Lorsque l’on saisit un objet, ou que l’on observe un individu saisir cet objet, ce sont les mêmes régions cérébrales qui s’activent dans notre cerveau. On appelle les cellules nerveuses qui constituent ces zones cérébrales les neurones miroirs.
Cette découverte relativement récente (1996) par le neurophysiologiste Giacomo Rizzolatti suggère que l’être humain n'analyse pas l'action d'autrui uniquement avec son cortex visuel, mais aussi avec son cortex moteur, ce qui lui permet une meilleure compréhension de l’action. Chaque fois que nous voyons une autre personne agir, surtout si elle nous paraît semblable à nous, ces neurones miroirs s’activent donc dans notre cerveau de la même façon qu'ils le font dans le sien. C’est pour cela que nous pouvons avoir tendance à bailler lorsque l’on voit une personne qui baille, ou à faire la grimace lorsque l’on voit quelqu’un se faire mal par exemple.
En neurosciences, les neurones miroirs seraient donc une piste pour nous aider à mieux comprendre les mécanismes de l’empathie puisqu’ils permettraient de ressentir les émotions d’autrui rien qu’en l’observant. Et plus la personne observée présente de points communs avec nous, plus l’activation neuronale est importante et plus nous éprouvons de l’empathie pour cette personne.
Voilà donc peut-être pourquoi je déteste J. R. Ewing, le méchant de Dallas. Parce que quand il fait du mal à son gentil frère Bobby, c’est un peu comme s’il me faisait du mal à moi.
Récemment, cette aversion pour un personnage de fiction est allée beaucoup plus loin. Dans la série américaine Breaking Bad, c’est la comédienne Anna Gunn qui a été prise à partie par un groupe de téléspectateurs. Tout commence sur les réseaux sociaux avec la création d’un groupe nommé « I hate Skyler White » (Je déteste Skyler White) et suivi par des milliers de personnes. Skyler White, le personnage interprété par l’actrice est en effet quelque peu irritant : glaciale avec son mari Walter White, le héros de la série, elle lui montre peu de soutien et lui met constamment des bâtons dans les roues (mais entre nous, Walter White peut aussi parfois être une belle crapule). Mais rapidement, les « anti-Skyler White » s’en sont pris à la comédienne elle-même et plus seulement à son personnage, les attaques personnelles les plus virulentes allant jusqu’à des menaces de mort.

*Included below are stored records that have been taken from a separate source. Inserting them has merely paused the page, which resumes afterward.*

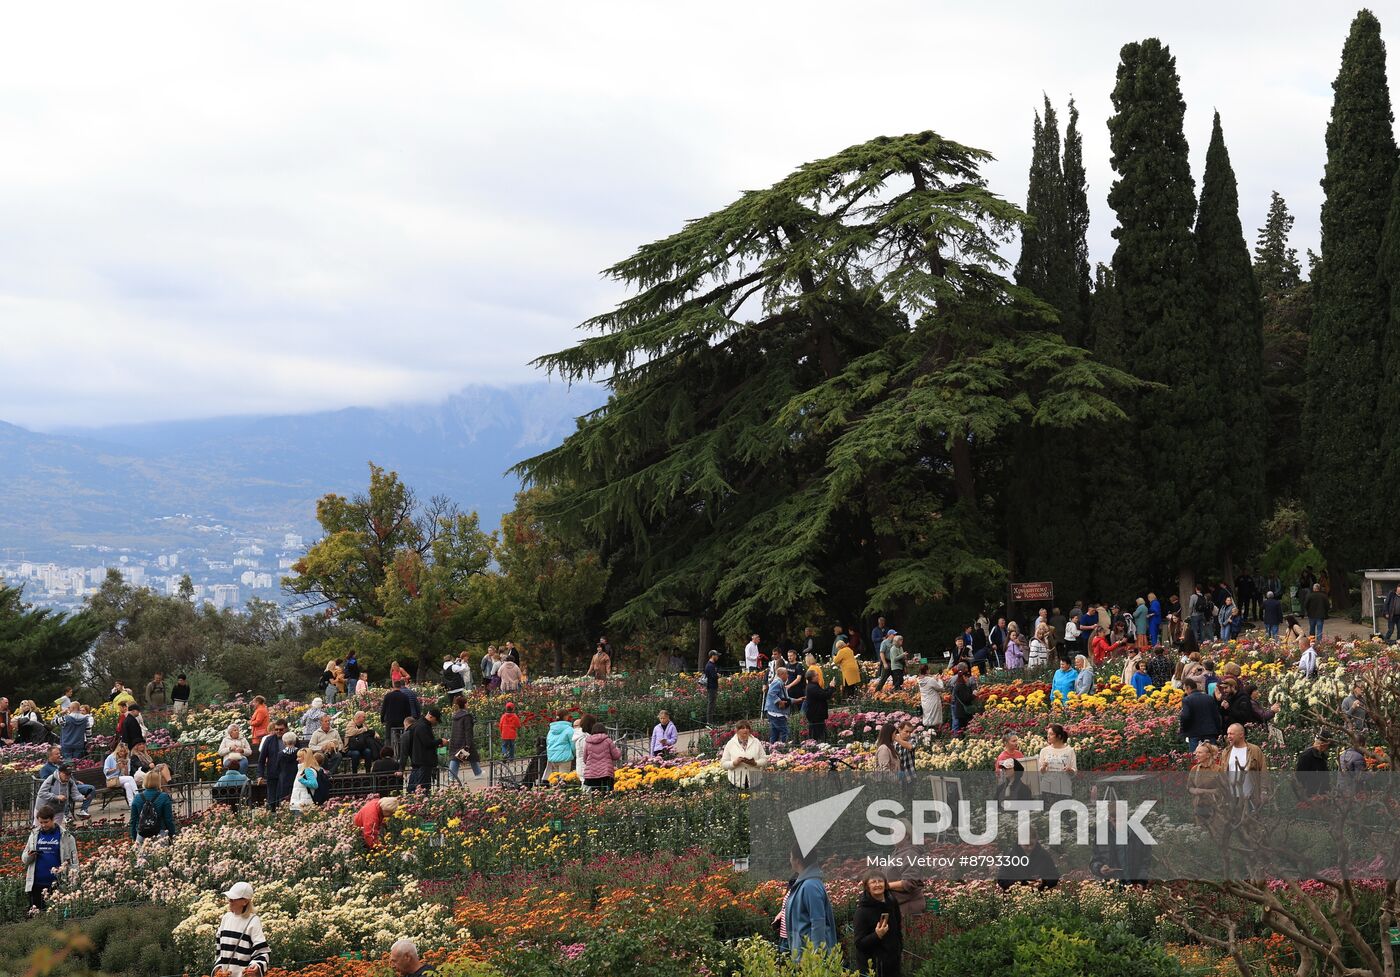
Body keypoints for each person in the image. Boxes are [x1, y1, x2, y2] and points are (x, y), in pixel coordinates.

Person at [780, 843, 837, 961]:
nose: (789, 860)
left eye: (790, 857)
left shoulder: (810, 886)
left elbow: (818, 922)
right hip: (802, 953)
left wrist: (817, 956)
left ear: (797, 860)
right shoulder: (804, 883)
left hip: (809, 957)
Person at [22, 806, 76, 911]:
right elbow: (24, 859)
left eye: (46, 822)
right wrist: (29, 855)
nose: (43, 825)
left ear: (53, 819)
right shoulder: (34, 836)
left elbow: (74, 861)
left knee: (55, 915)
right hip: (36, 884)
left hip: (57, 884)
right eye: (40, 822)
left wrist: (73, 882)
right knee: (36, 916)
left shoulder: (66, 836)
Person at [213, 881, 270, 976]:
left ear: (245, 901)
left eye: (233, 898)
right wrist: (218, 969)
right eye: (229, 898)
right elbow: (219, 950)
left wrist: (256, 965)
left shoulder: (253, 921)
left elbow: (262, 951)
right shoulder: (226, 918)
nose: (230, 900)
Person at [852, 871, 903, 976]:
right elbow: (859, 943)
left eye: (880, 881)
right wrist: (877, 935)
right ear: (867, 886)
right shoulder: (862, 911)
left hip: (892, 963)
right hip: (873, 967)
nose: (877, 885)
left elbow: (898, 928)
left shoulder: (892, 902)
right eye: (873, 882)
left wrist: (899, 949)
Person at [1224, 723, 1267, 807]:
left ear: (1241, 734)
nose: (1228, 736)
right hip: (1232, 798)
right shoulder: (1226, 752)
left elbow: (1263, 771)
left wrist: (1264, 791)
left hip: (1251, 797)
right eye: (1228, 733)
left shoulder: (1254, 750)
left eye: (1231, 733)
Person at [130, 767, 178, 842]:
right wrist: (172, 835)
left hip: (142, 834)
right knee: (161, 853)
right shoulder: (164, 797)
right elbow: (168, 819)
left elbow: (133, 820)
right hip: (160, 834)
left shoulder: (137, 798)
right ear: (158, 782)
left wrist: (134, 836)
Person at [406, 707, 444, 794]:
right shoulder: (422, 726)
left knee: (418, 787)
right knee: (423, 788)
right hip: (423, 761)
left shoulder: (420, 724)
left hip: (419, 760)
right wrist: (440, 741)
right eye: (436, 720)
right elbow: (427, 743)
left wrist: (438, 744)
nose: (436, 723)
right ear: (431, 717)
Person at [720, 721, 768, 789]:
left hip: (755, 780)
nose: (745, 730)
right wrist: (734, 763)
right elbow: (723, 764)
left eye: (747, 728)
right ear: (737, 730)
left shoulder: (756, 742)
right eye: (742, 728)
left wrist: (755, 763)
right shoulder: (730, 744)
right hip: (736, 781)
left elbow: (764, 759)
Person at [1179, 677, 1222, 751]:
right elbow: (1216, 716)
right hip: (1210, 732)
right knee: (1212, 756)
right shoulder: (1209, 698)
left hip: (1194, 733)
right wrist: (1218, 730)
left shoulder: (1187, 700)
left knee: (1196, 757)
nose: (1185, 692)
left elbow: (1185, 716)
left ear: (1188, 687)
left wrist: (1183, 730)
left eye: (1185, 689)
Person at [1037, 723, 1076, 804]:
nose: (1048, 736)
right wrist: (1043, 768)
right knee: (1048, 815)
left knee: (1064, 815)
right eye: (1047, 734)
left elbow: (1074, 772)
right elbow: (1040, 773)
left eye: (1051, 734)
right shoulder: (1044, 751)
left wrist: (1070, 770)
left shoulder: (1069, 751)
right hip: (1047, 789)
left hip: (1064, 789)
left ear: (1059, 736)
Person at [257, 723, 293, 809]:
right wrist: (260, 775)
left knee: (286, 799)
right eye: (276, 729)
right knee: (272, 799)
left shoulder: (292, 738)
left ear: (286, 729)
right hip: (273, 773)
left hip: (288, 774)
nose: (278, 731)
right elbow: (261, 759)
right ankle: (272, 817)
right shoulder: (269, 740)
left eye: (281, 729)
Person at [581, 718, 621, 791]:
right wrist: (618, 749)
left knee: (593, 796)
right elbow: (616, 756)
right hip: (606, 773)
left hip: (591, 774)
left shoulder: (588, 742)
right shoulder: (608, 741)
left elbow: (585, 759)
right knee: (606, 794)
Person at [449, 696, 482, 781]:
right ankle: (452, 776)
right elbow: (468, 730)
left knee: (460, 757)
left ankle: (478, 772)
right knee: (461, 757)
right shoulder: (466, 716)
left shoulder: (455, 715)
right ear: (465, 704)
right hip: (464, 740)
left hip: (456, 739)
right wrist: (468, 743)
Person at [380, 680, 414, 758]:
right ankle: (400, 756)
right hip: (401, 721)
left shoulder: (388, 696)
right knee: (400, 739)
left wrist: (382, 719)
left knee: (388, 738)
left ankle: (388, 756)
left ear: (393, 686)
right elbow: (408, 710)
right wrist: (408, 721)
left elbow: (383, 709)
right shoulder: (404, 696)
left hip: (390, 721)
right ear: (401, 686)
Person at [1295, 732, 1332, 799]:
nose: (1326, 748)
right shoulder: (1306, 756)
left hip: (1322, 794)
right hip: (1311, 794)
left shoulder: (1322, 756)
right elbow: (1300, 777)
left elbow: (1325, 776)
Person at [802, 670, 835, 743]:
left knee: (820, 734)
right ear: (812, 677)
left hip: (816, 714)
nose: (818, 676)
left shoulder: (813, 685)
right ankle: (816, 748)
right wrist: (832, 687)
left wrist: (829, 687)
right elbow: (825, 695)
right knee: (817, 736)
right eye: (816, 675)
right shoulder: (812, 687)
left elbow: (822, 692)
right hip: (815, 715)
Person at [765, 667, 793, 744]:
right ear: (782, 674)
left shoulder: (779, 683)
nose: (788, 675)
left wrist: (797, 700)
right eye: (786, 673)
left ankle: (772, 749)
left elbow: (785, 698)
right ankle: (785, 748)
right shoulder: (778, 682)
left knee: (775, 733)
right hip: (777, 713)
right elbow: (771, 693)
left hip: (773, 712)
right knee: (785, 731)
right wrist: (779, 702)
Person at [289, 749, 321, 813]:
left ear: (305, 758)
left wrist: (302, 780)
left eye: (299, 757)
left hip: (303, 803)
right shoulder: (302, 769)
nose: (297, 759)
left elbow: (314, 784)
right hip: (299, 803)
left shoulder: (308, 770)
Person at [545, 712, 575, 778]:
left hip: (552, 757)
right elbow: (573, 744)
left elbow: (548, 742)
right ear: (566, 717)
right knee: (564, 779)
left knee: (554, 779)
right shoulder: (569, 729)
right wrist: (573, 754)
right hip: (565, 757)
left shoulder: (551, 730)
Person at [703, 651, 721, 722]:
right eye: (716, 655)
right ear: (712, 656)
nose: (717, 657)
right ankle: (709, 722)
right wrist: (718, 675)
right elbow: (713, 676)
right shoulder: (709, 665)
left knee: (712, 704)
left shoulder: (712, 664)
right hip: (711, 687)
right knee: (711, 704)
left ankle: (711, 721)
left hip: (713, 686)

Pour expliquer autant d’antipathie, la comédienne Anna Gunn fait l’hypothèse que, au-delà de sa méchanceté, son personnage féminin représenterait l’anti-modèle de la bonne épouse américaine : forte, indépendante, non soumise et gestionnaire, en un mot, l’égale de son mari. C’est cette caractéristique de son personnage qui attirerait les foudres des pires sexistes US, tellement enragés qu’ils ne feraient plus la différence entre fiction et réalité. Pour ces fous furieux, on peut imaginer qu’une femme qui empiète sur le territoire du soi-disant mâle dominant devienne l’ennemi numéro un. À côté, J. R. Ewing passe pour un nounours.